DOCUMENT SECTION START

Lycera, Gerbsman Partners, and their respective staff, agents, and attorneys, (i) disclaim any and all implied warranties concerning the truth, accuracy, and completeness of any information provided in connection herewith and (ii) do not accept liability for the information, including that contained in this memorandum, whether that liability arises by reasons of Lycera’s or Gerbsman Partners’ negligence or otherwise. 

Any sale of the Lycera Assets will be made on an “as-is,” “where-is,” and “with all faults” basis, without any warranties, representations, or guarantees, either express or implied, of any kind, nature, or type whatsoever from, or on behalf of Lycera or Gerbsman Partners.  Without limiting the generality of the foregoing, Lycera and Gerbsman Partners and their respective staff, agents, and attorneys, hereby expressly disclaim any and all implied warranties concerning the condition of the Lycera Assets and any portions thereof, including, but not limited to, environmental conditions, compliance with any government regulations or requirements, the implied warranties of habitability, merchantability, or fitness for a particular purpose.

This memorandum contains confidential information and is not to be supplied to any person without Gerbsman Partners’ prior consent.  This memorandum and the information contained herein are subject to the non-disclosure agreement attached hereto as Exhibit A.

DOCUMENT SECTION END

ACTIVITY LIST:
1. Copy the disclaimer word for word, starting at "Any sale of" and ending at "a particular purpose.".
2. Name each basis, set in quotation marks in the disclaimer, on which any sale of the Lycera Assets will be made.

DATASET RECORDS START

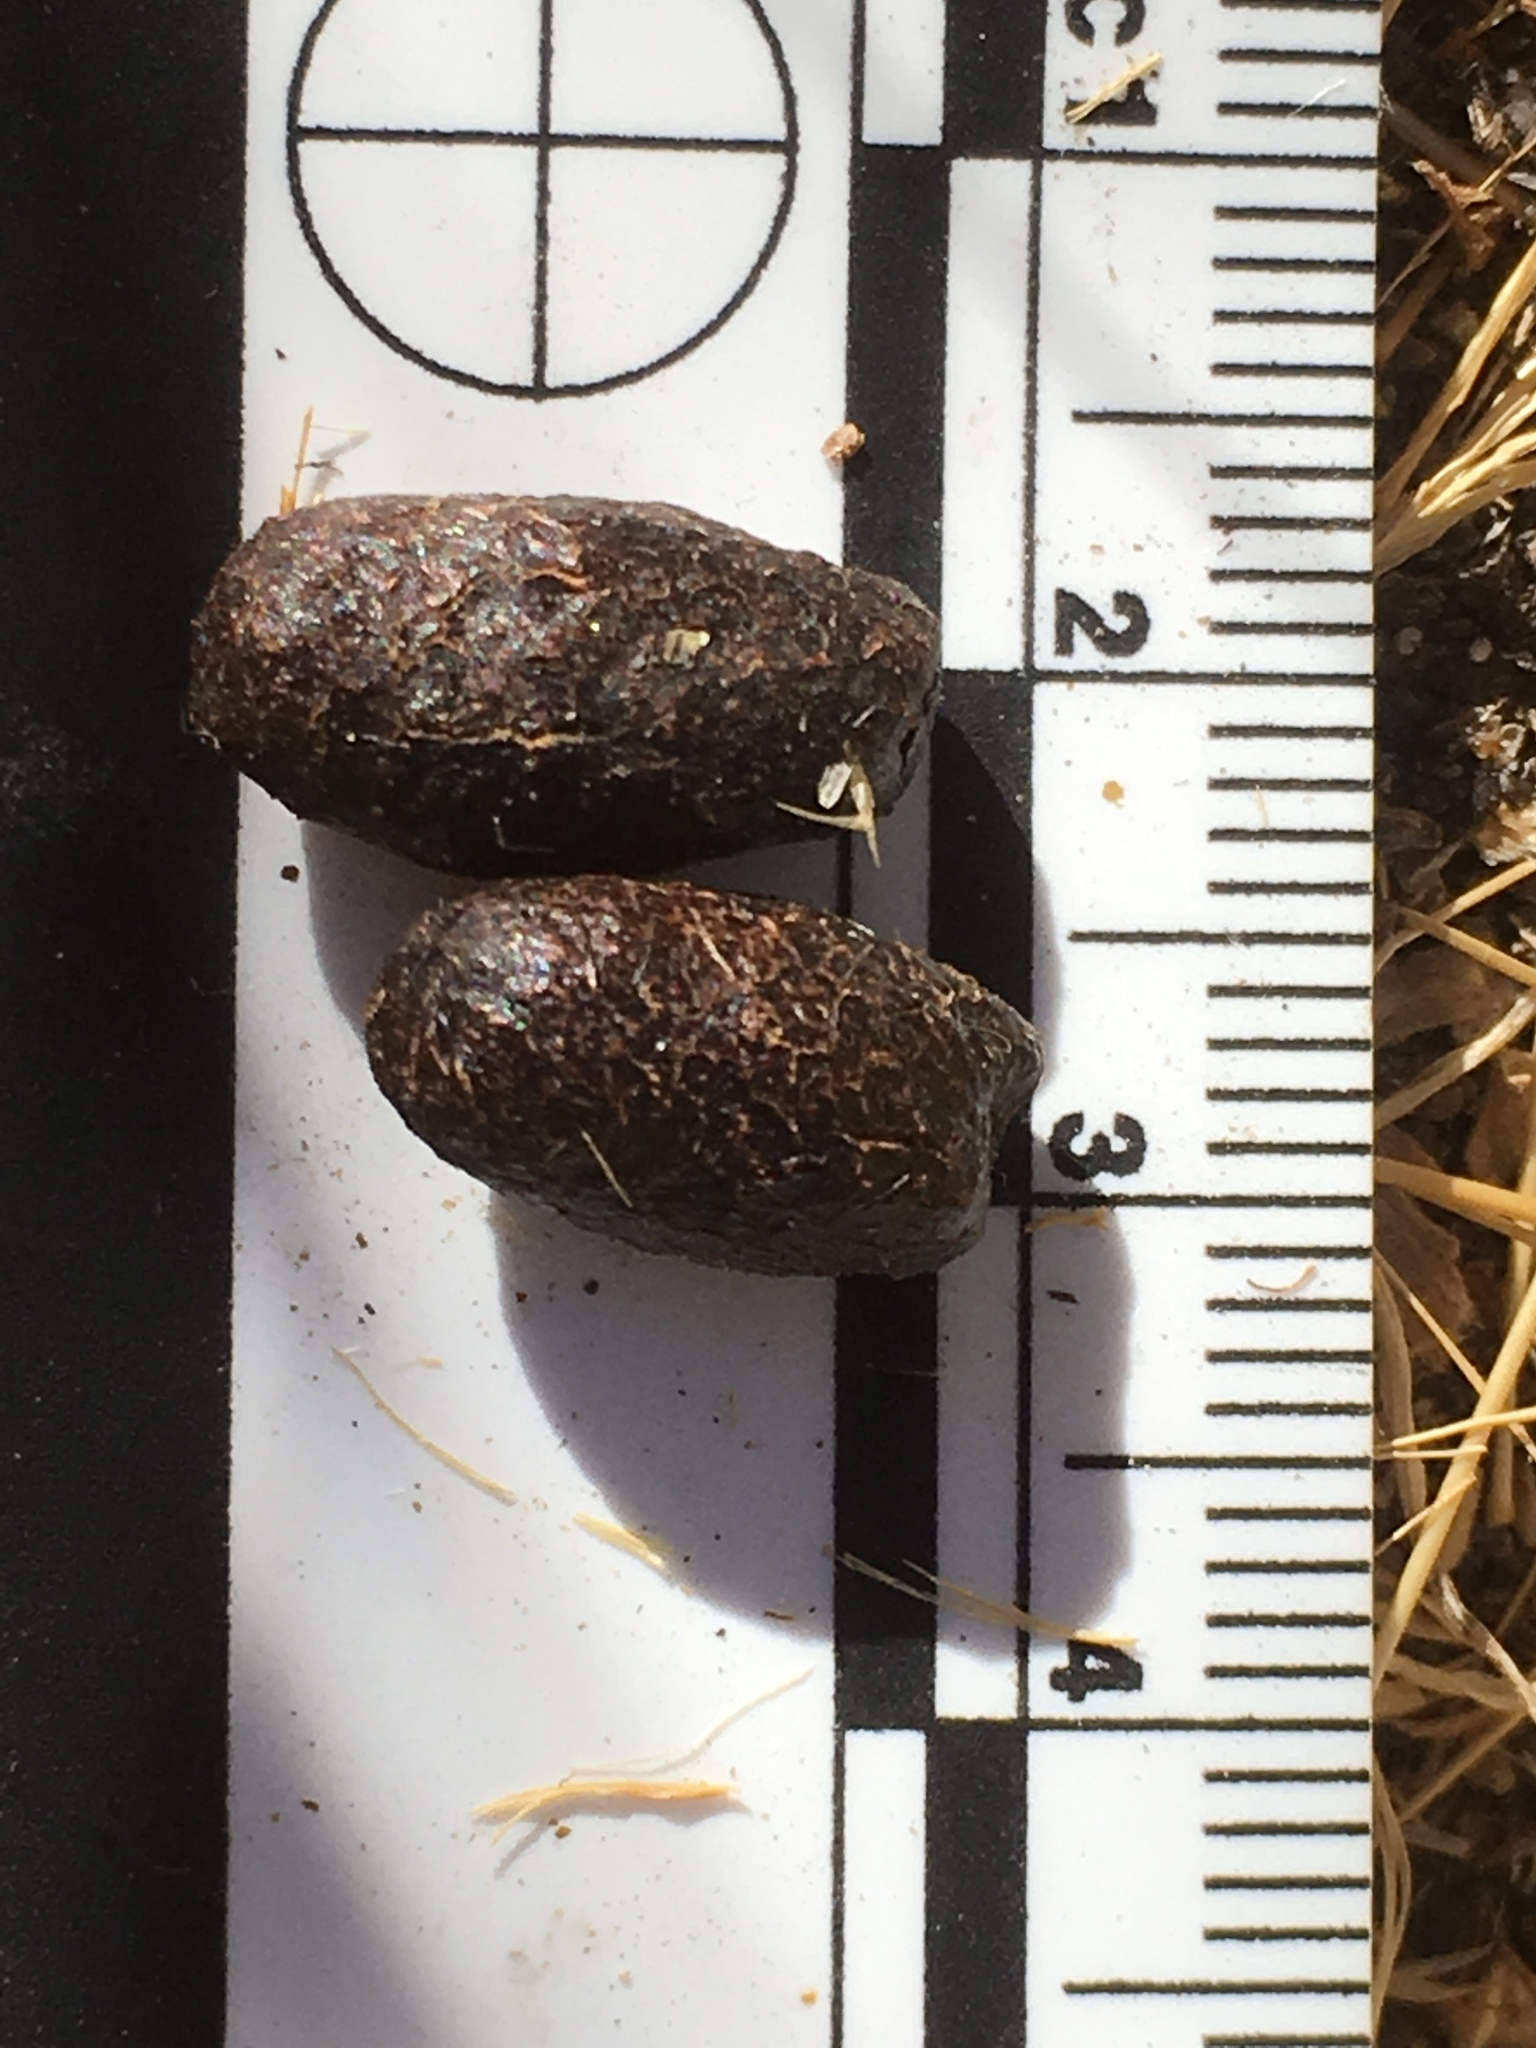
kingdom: Animalia
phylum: Chordata
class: Mammalia
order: Artiodactyla
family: Cervidae
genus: Odocoileus
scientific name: Odocoileus hemionus
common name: Mule deer
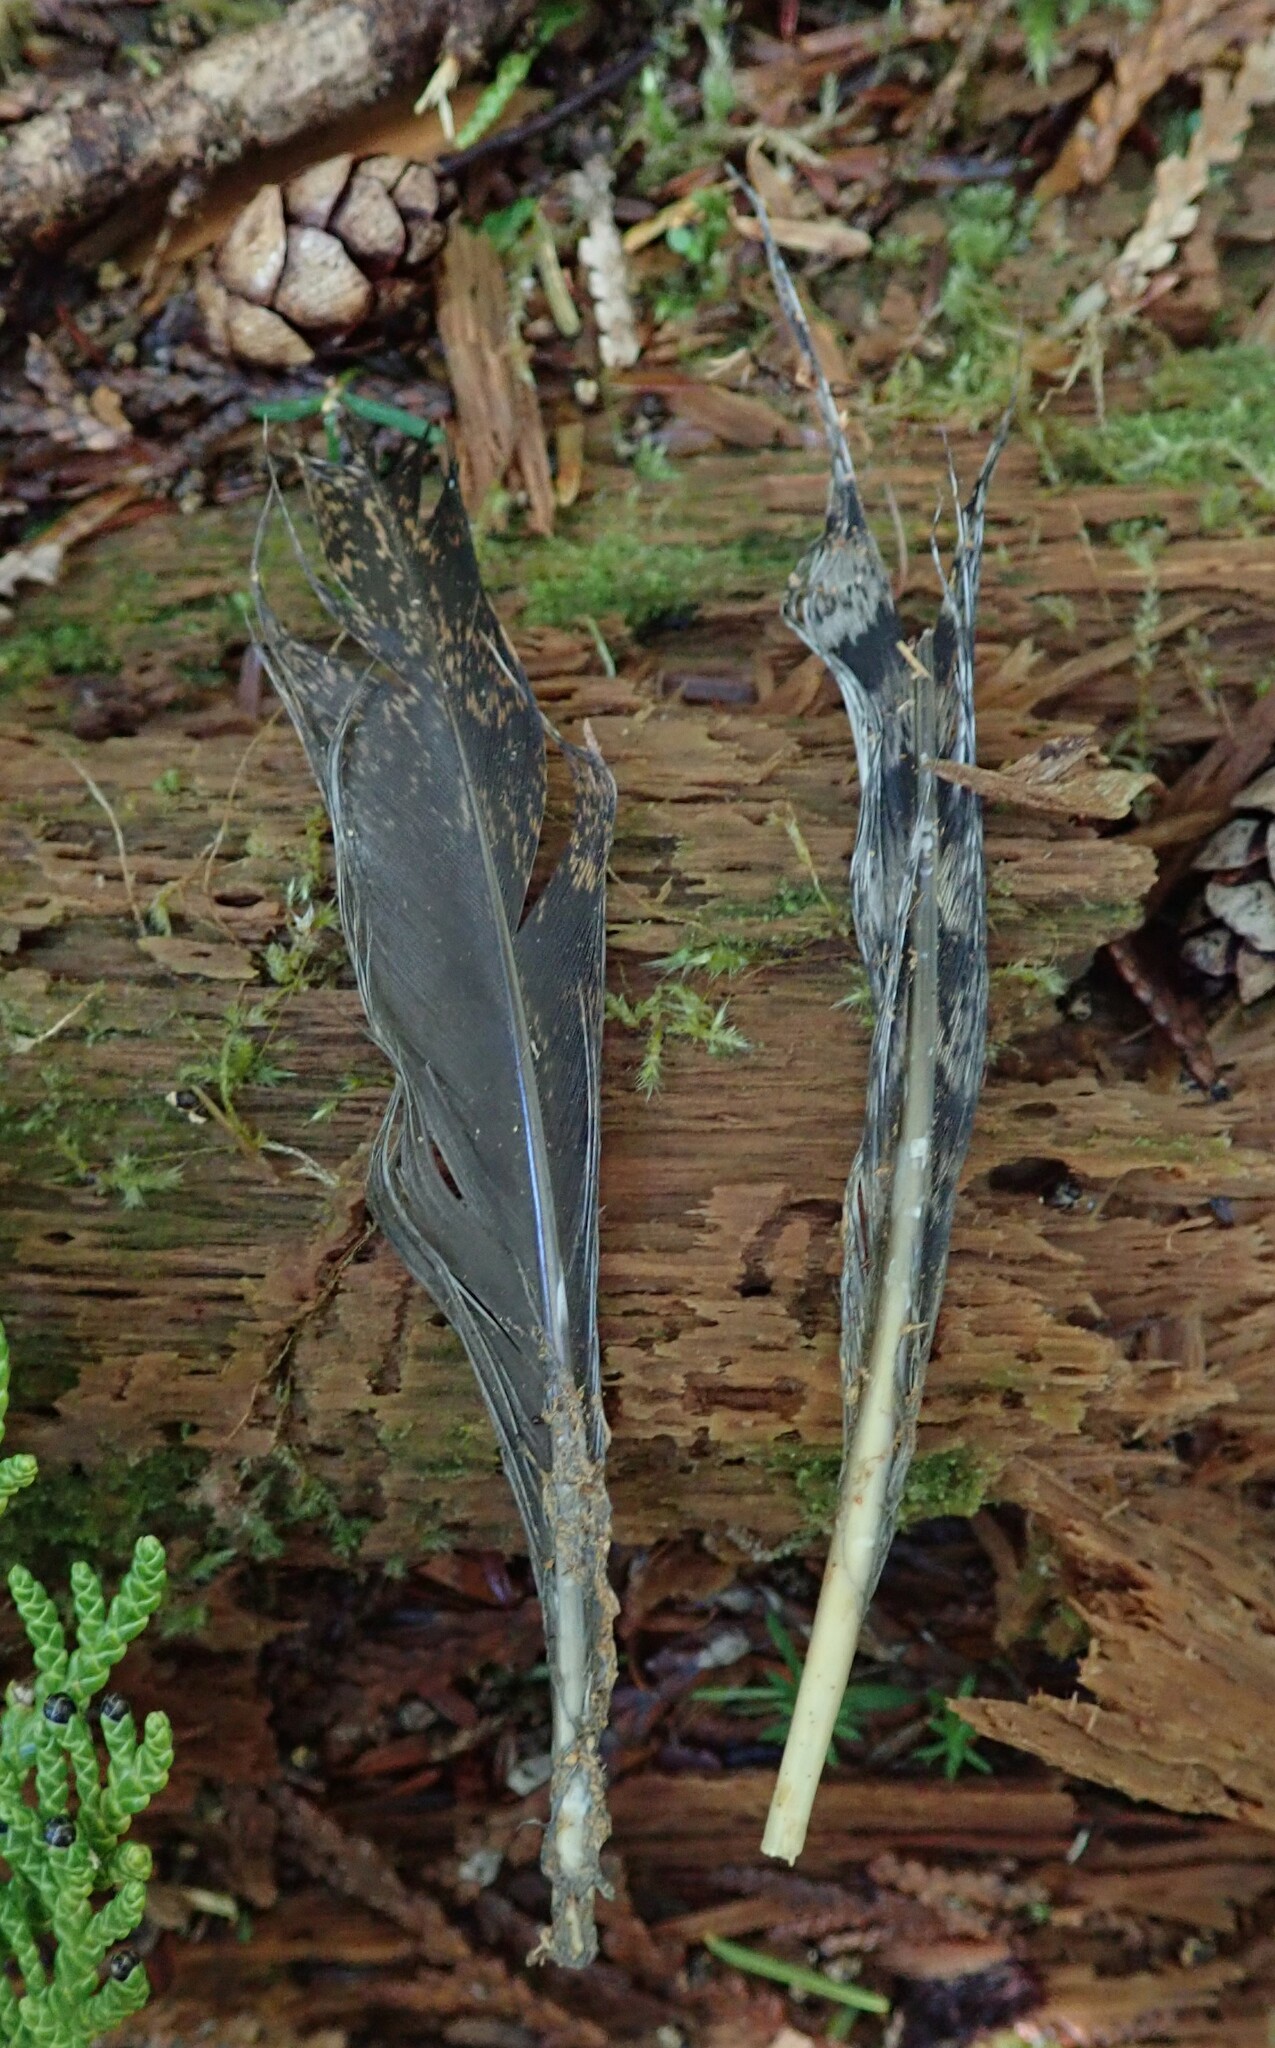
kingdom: Animalia
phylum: Chordata
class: Aves
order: Galliformes
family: Phasianidae
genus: Bonasa
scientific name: Bonasa umbellus
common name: Ruffed grouse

DATASET RECORDS END

TASK RESULTS:
1.
Any sale of the Lycera Assets will be made on an “as-is,” “where-is,” and “with all faults” basis, without any warranties, representations, or guarantees, either express or implied, of any kind, nature, or type whatsoever from, or on behalf of Lycera or Gerbsman Partners.  Without limiting the generality of the foregoing, Lycera and Gerbsman Partners and their respective staff, agents, and attorneys, hereby expressly disclaim any and all implied warranties concerning the condition of the Lycera Assets and any portions thereof, including, but not limited to, environmental conditions, compliance with any government regulations or requirements, the implied warranties of habitability, merchantability, or fitness for a particular purpose.

2.
- as-is
- where-is
- with all faults